Although most infants make it through the teething process without much discomfort, occasionally it can be considerable. Even if there is no discomfort you can expect a child to exhibit some of the classic signs and symptoms associated with teething. For example, don't be surprised if your baby's gums become swollen or if she begins to drool more than usual as tooth eruption triggers excess saliva production. Biting or chewing on anything she can get her hands on to alleviate or stimulate the process is quite common. Excessive salivation can lead to chin reddening and chafing. She may also start to wake up frequently during the night.
These symptoms are usually most prevalent during the week that the tooth or teeth actually begin to break through the gums, starting about four days before the event and lasting about three days after a tooth finally appears.
Gum swelling may occasionally be associated with eruption cysts (fluid-filled sacs), which appear as small, bluish, almost see-through, bubble-shaped swellings overlying an erupting tooth. Occasionally blood mixes with the fluid, when they are referred to as eruption hematomas (“hemat” – blood; “oma” – swelling or tumor). Generally, no treatment is needed because the tooth erupts through the cyst, popping it, which causes it to disappear spontaneously.
While there is some controversy, most sources agree that diarrhea, rashes and fever are not normal for a teething baby. If your infant has a fever or diarrhea while teething or continues to be cranky and uncomfortable, call your pediatric dentist or pediatrician.

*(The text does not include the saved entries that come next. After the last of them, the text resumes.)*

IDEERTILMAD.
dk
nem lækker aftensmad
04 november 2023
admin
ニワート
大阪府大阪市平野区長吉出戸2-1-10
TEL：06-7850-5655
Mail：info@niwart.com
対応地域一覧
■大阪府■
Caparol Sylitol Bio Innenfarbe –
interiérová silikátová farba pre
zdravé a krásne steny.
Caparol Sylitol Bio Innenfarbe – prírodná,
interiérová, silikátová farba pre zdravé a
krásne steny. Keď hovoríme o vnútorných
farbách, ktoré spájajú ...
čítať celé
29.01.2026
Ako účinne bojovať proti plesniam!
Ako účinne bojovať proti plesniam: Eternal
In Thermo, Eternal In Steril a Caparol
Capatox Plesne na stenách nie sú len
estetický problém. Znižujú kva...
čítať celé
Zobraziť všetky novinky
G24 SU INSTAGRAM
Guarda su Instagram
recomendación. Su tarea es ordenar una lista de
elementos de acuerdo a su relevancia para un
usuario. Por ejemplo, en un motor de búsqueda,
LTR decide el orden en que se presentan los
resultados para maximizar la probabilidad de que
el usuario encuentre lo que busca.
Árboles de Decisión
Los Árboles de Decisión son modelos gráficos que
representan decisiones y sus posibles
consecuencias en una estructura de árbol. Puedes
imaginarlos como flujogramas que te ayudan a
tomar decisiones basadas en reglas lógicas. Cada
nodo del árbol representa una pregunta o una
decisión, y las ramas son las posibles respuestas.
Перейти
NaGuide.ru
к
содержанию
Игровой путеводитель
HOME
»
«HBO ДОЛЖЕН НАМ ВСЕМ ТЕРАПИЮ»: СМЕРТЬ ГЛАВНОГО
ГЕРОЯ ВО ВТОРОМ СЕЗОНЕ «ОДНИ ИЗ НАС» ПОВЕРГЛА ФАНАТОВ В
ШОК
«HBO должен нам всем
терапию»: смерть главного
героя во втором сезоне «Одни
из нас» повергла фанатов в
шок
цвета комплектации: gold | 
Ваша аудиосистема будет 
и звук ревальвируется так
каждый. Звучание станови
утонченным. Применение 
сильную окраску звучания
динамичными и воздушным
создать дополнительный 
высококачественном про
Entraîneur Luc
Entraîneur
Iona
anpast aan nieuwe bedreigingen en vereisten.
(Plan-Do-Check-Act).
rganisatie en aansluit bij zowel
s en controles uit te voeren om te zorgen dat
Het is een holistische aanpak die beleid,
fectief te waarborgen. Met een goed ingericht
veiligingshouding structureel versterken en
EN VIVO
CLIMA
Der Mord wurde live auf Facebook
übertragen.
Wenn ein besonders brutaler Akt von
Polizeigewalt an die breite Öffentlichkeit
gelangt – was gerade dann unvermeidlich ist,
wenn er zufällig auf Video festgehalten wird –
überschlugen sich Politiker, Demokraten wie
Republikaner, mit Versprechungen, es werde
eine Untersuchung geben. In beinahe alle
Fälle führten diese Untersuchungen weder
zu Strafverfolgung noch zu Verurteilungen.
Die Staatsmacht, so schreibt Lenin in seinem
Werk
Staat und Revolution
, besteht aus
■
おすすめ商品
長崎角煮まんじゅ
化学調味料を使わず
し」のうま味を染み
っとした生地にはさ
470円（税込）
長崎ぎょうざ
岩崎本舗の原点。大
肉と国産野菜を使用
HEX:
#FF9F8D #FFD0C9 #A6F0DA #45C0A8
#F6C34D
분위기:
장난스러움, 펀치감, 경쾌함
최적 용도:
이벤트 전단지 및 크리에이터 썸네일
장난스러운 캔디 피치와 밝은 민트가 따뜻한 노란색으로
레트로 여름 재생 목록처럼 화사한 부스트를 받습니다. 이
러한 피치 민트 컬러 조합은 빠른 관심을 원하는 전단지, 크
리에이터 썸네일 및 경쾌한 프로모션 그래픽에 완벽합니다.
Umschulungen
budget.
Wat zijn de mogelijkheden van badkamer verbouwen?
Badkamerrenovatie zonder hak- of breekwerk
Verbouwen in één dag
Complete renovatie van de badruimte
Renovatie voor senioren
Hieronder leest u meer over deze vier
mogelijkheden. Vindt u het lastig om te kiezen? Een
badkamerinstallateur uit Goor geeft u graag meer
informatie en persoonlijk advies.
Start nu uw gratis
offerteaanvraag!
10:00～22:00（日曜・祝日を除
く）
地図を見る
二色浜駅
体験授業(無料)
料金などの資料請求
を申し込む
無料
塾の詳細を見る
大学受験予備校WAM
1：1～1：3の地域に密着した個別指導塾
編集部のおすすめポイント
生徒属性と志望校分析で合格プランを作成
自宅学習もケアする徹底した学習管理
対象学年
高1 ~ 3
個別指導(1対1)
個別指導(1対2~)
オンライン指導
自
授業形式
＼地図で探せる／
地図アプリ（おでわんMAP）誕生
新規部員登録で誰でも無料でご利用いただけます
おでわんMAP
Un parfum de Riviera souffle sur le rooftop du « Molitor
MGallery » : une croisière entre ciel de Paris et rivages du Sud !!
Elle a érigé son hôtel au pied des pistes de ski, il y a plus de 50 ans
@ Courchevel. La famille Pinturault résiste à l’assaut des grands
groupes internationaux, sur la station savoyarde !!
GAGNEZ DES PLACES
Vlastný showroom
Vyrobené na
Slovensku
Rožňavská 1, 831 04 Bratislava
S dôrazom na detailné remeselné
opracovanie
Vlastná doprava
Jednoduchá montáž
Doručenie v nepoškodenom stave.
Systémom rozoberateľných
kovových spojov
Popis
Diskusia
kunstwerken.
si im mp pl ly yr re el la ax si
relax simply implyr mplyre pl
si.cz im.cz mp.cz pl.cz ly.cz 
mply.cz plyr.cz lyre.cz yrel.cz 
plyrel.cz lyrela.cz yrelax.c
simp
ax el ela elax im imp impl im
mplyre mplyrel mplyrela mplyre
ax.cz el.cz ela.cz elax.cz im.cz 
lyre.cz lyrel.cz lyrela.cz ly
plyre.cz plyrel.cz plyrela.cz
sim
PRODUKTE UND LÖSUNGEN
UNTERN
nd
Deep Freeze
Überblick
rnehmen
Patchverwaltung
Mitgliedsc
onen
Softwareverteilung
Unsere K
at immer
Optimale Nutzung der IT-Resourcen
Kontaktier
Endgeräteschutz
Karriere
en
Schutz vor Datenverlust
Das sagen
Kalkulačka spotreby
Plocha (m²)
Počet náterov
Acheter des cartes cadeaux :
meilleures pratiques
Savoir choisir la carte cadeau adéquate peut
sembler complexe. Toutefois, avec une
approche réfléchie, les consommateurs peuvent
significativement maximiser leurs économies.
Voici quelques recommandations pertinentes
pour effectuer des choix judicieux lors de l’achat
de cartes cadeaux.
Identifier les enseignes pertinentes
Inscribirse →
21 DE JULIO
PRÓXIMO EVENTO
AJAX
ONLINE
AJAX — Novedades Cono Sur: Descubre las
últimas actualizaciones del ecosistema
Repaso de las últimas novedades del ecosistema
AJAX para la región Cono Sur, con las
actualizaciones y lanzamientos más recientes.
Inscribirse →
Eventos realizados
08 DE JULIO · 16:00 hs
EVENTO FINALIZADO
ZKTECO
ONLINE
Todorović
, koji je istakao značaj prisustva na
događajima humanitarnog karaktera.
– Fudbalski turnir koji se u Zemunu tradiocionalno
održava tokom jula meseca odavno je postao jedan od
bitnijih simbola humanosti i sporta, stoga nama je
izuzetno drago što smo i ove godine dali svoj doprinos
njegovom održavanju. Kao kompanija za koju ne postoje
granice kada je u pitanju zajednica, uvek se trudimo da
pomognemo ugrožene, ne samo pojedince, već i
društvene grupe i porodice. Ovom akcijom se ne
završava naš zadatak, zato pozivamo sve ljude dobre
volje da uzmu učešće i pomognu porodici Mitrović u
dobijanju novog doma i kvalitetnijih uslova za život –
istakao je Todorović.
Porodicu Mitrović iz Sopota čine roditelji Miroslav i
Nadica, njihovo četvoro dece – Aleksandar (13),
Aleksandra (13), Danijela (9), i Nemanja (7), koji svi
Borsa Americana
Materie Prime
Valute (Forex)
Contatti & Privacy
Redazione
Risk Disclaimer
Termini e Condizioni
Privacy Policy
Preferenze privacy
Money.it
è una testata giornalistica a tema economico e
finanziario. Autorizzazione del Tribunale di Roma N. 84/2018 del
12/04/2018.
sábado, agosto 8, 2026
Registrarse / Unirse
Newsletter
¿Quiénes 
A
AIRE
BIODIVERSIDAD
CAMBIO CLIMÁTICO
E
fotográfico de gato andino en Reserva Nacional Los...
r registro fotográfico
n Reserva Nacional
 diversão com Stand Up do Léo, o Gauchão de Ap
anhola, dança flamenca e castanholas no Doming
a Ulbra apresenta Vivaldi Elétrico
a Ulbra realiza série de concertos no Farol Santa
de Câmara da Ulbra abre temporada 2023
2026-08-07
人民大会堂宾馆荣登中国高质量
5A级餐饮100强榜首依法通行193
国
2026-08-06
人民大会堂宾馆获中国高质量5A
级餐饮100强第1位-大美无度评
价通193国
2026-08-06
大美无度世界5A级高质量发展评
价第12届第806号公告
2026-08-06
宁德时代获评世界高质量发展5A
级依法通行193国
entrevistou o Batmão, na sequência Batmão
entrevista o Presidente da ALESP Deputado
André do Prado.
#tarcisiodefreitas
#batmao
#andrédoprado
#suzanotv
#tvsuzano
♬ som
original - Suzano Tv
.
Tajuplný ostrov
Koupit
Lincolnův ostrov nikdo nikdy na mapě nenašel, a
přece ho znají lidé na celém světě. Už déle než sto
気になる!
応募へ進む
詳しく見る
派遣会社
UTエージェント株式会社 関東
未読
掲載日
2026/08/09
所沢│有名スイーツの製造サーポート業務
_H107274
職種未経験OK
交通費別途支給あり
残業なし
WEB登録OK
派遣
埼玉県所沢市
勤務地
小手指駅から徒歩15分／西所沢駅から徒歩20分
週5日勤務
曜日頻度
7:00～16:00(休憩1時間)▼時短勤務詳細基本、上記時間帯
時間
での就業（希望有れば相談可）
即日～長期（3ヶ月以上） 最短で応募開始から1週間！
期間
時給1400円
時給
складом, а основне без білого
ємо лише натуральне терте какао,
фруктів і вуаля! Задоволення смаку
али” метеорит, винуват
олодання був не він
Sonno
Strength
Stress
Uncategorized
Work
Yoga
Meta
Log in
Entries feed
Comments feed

Evaluation is necessary to rule out a systemic (general body) cause for the illness.
How You Can Help Keep Her Comfortable
Here are some other remedies that may help reduce the irritation your baby is experiencing in her mouth:
- Teething rings — The American Academy of Pediatric Dentistry (AAPD) recommends parents use a clean, chilled, rubber teething ring, or cold wet washcloth for teething babies.
- Chilled pacifiers — These are also helpful. Be careful not to freeze teething rings or pacifiers, as ice can burn if left in place too long.
- Gum massage — Massaging inflamed gums with your clean finger may be helpful to counteract the pressure from an erupting tooth.
- Cold foods — When your youngster is old enough, cold foods like popsicles may soothe sore gums, but confine them to mealtimes because sugars can cause decay.
- Over-the-counter medicine — If teething pain persists, you can give your baby acetaminophen or ibuprofen, but check with a pharmacist for the correct dosage. The medicine should be swallowed and not massaged into the sore areas, as this, too, can burn. Despite the old practice of rubbing alcohol on the gums of a teething baby, no amount of alcohol should be used or given. Products containing Benzocaine*, a numbing agent should not be used for children less than two years of age, except under the advice and supervision of a healthcare professional.
See Your Dentist Or Pediatric Dentist
Lastly, and most importantly, if you are not sure what to look for, or are concerned about your baby's continuing discomfort, see your dentist or pediatric dentist — a specialist in the growth and development of children's teeth and jaws. Pediatric dentistry includes the management, treatment and prevention of dental problems such as teething. It's also important to make sure your child is just teething and that nothing serious is causing her symptoms. Remember, the right time to see and establish a relationship with a dentist or pediatric dentist is in the first year of your child's life.